3. Requisiti di Validità della Contestazione Disciplinare

  • Specificità: La contestazione deve indicare con precisione:

    • I fatti contestati, specificando data, luogo e modalità dell’infrazione.
    • Le norme violate (es. articoli del codice disciplinare aziendale o clausole contrattuali).

  • Immediatezza: La contestazione deve essere tempestiva, ossia effettuata non appena il datore di lavoro ha conoscenza dei fatti.
  • Immutabilità dei fatti contestati: I fatti alla base della sanzione disciplinare devono coincidere con quelli indicati nella contestazione.
  • Forma scritta: La contestazione disciplinare deve essere redatta in forma scritta, utilizzando lettera raccomandata o PEC per garantire la prova di ricezione.


Come Fare la Contestazione Disciplinare?

1. Forma e Contenuto della Contestazione Disciplinare

  • Forma scritta obbligatoria: La contestazione disciplinare deve essere redatta in forma scritta e notificata al lavoratore tramite:

    • Lettera raccomandata A/R.
    • PEC (Posta Elettronica Certificata).
    • Consegna a mano (con firma di ricevuta).

  • Contenuto obbligatorio: La contestazione disciplinare deve contenere:

    • Descrizione dettagliata dei fatti contestati (data, luogo e modalità dell’infrazione).
    • Norme violate (articoli del codice disciplinare aziendale o clausole contrattuali).
    • Manifestazione non equivoca dell’intenzione di considerare il comportamento come illecito disciplinare.
    • Termine per presentare le giustificazioni scritte (non inferiore a 5 giorni dal ricevimento).

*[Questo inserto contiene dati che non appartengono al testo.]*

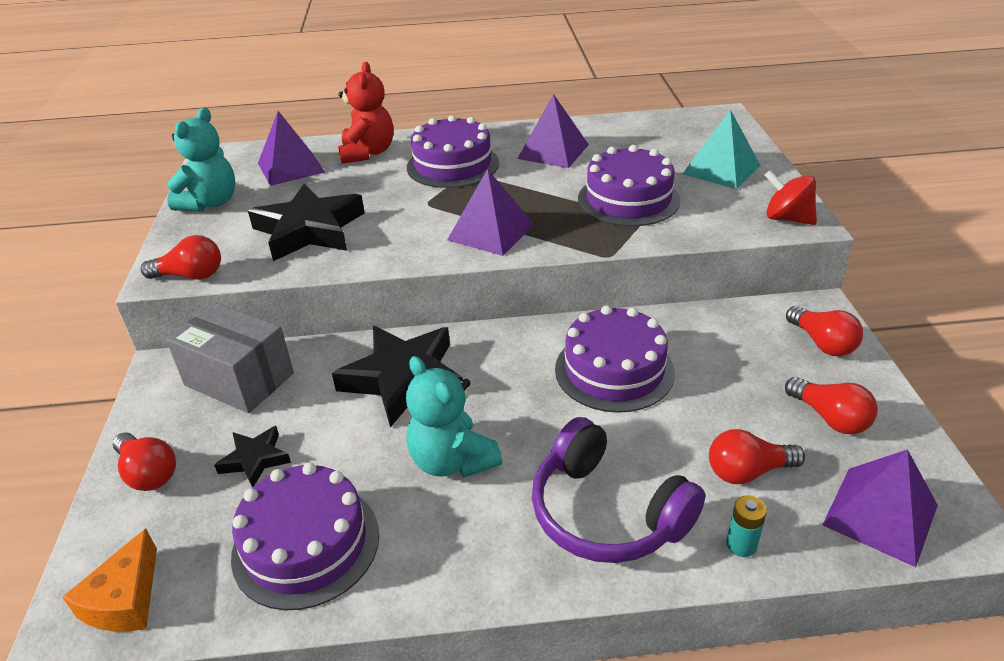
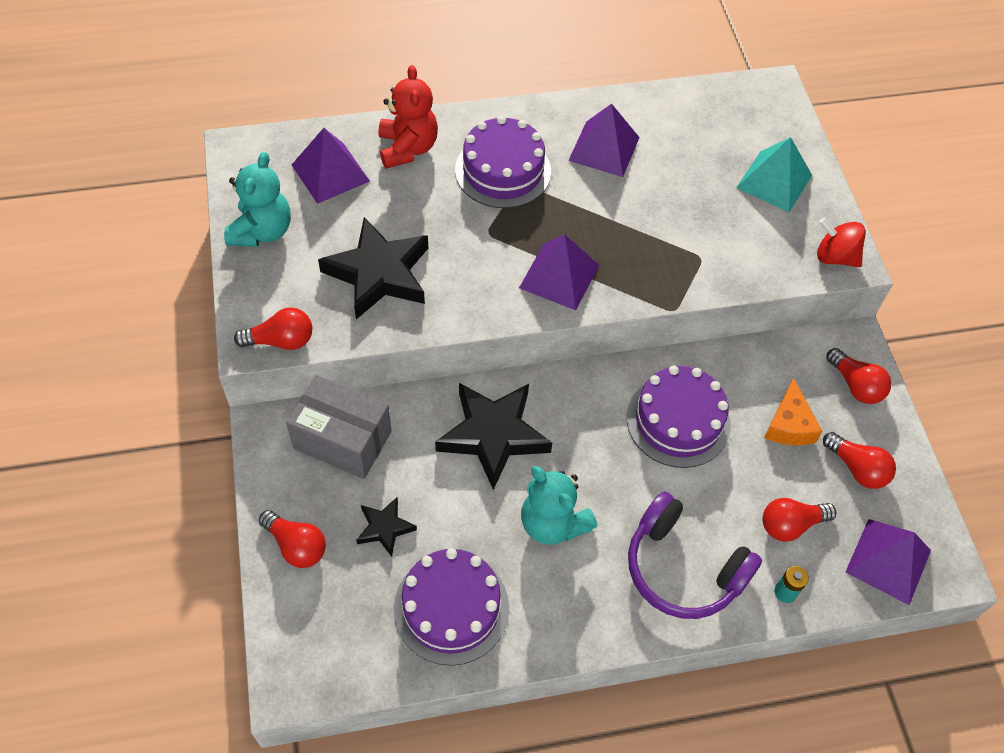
camera: 10 degrees left, 20 degrees up
orange cheese [63,529,157,632] -> orange cheese moved to [764,378,822,445]
purple cake [578,145,680,226] -> none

2. Procedura di Contestazione Disciplinare

  1. Accertamento dei fatti: Il datore di lavoro accerta il comportamento scorretto o l’infrazione disciplinare.
  2. Redazione della contestazioneDescrizione dettagliata dei fatti contestati e indicazione delle norme violate.
  3. Notifica della contestazioneInvio al lavoratore in forma scritta con prova di ricezione.
  4. Diritto di difesa del lavoratore: Il lavoratore ha diritto di presentare giustificazioni scritte o chiedere un’audizione orale entro 5 giorni dal ricevimento.
  5. Valutazione delle giustificazioni: Il datore di lavoro valuta le giustificazioni fornite dal lavoratore.
  6. Adozione della sanzione disciplinare: Se le giustificazioni non sono ritenute valide, il datore di lavoro adotta la sanzione disciplinare proporzionata.


Tipologie di Sanzioni Disciplinari

1. Sanzioni Disciplinari Non Espulsive

  • Richiamo verbale.
  • Rimprovero scritto.
  • Multa (entro il limite massimo di 4 ore di retribuzione base).
  • Sospensione dal lavoro e dalla retribuzione (fino a un massimo di 10 giorni).
  • 2. Sanzioni Disciplinari Espulsive
  • Licenziamento per giusta causa (es. furto, violenza sul luogo di lavoro, gravi violazioni disciplinari).
  • Licenziamento per giustificato motivo soggettivo (es. negligenza grave o ripetuta, scarso rendimento).